Policiais prometem promover o “fechamento simbólico” de delegacias. E os sindicatos do setor de energia também anunciam apoio à greve: 140 mil eletricitários e empregados da área de gás estão entre os que contam com regimes especiais de aposentadoria.
Se a greve entrou nas conversas de muitos parisienses, não é nem tanto pelo que ela pode provocar na própria quinta-feira. O temor é de uma greve longa e disseminada por diversos setores da economia, aí incluída a aviação – a Air France já anunciou o cancelamento de 30% de seus voos internos e admitiu a possibilidade de adiamento de voos internacionais. Ou seja, todo mundo já sabe como a greve vai começar, mas ninguém tem ideia de como e quando ela vai terminar.
Os parisienses temem uma repetição do que ocorreu em 1995, quando uma longa greve provocada igualmente pela resistência ao fim dos regimes especiais parou a cidade por diversos dias. Quem ia ao trabalho precisava andar vários quilômetros a pé. Agora, para evitar esse problema, muitos habitantes das maiores cidades do país estão em busca de bicicletas, novas e usadas.

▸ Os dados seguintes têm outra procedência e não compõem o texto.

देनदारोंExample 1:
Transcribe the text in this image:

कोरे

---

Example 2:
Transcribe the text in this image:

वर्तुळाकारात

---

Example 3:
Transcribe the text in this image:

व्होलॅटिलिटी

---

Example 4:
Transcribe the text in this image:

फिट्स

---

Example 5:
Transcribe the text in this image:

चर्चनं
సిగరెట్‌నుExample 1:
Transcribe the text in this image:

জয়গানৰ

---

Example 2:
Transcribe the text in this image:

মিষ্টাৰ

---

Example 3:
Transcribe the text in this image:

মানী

Enquanto os franceses se preparam para driblar os efeitos da greve, a Organização para a Cooperação e o Desenvolvimento Econômico (OCDE) divulgou um documento de apoio à reforma do sistema previdenciário francês. Segundo números divulgados ao jornal econômico Les Echos pelo responsável da organização para a questão da previdência, Hervé Boulhol, a relação entre a aposentadoria e o salário médio dos ativos na França é melhor que a média dos 36 países mais ricos do mundo.

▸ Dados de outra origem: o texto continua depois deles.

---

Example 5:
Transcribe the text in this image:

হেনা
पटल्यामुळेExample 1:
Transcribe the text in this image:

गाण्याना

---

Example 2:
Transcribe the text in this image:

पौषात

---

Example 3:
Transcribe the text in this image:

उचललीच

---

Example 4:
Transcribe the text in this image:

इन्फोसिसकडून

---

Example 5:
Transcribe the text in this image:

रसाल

Ainda segundo Boulhol, no momento em que se acelera o envelhecimento da população, a França está entre os países da OCDE em que os trabalhadores deixam mais cedo a vida ativa. Um francês trabalha em média até os 60,8 anos para se aposentar, quatro anos a menos que em outros países desenvolvidos.
Todos esses números estarão na mesa de negociações entre o governo e os sindicatos ao longo dos próximos meses. Se em 1995 o então presidente Jacques Chirac recuou de sua proposta após as greves, Macron até o momento sinaliza intenção de ir adiante. Ninguém imagina, porém, qual será o desfecho dessa queda de braço.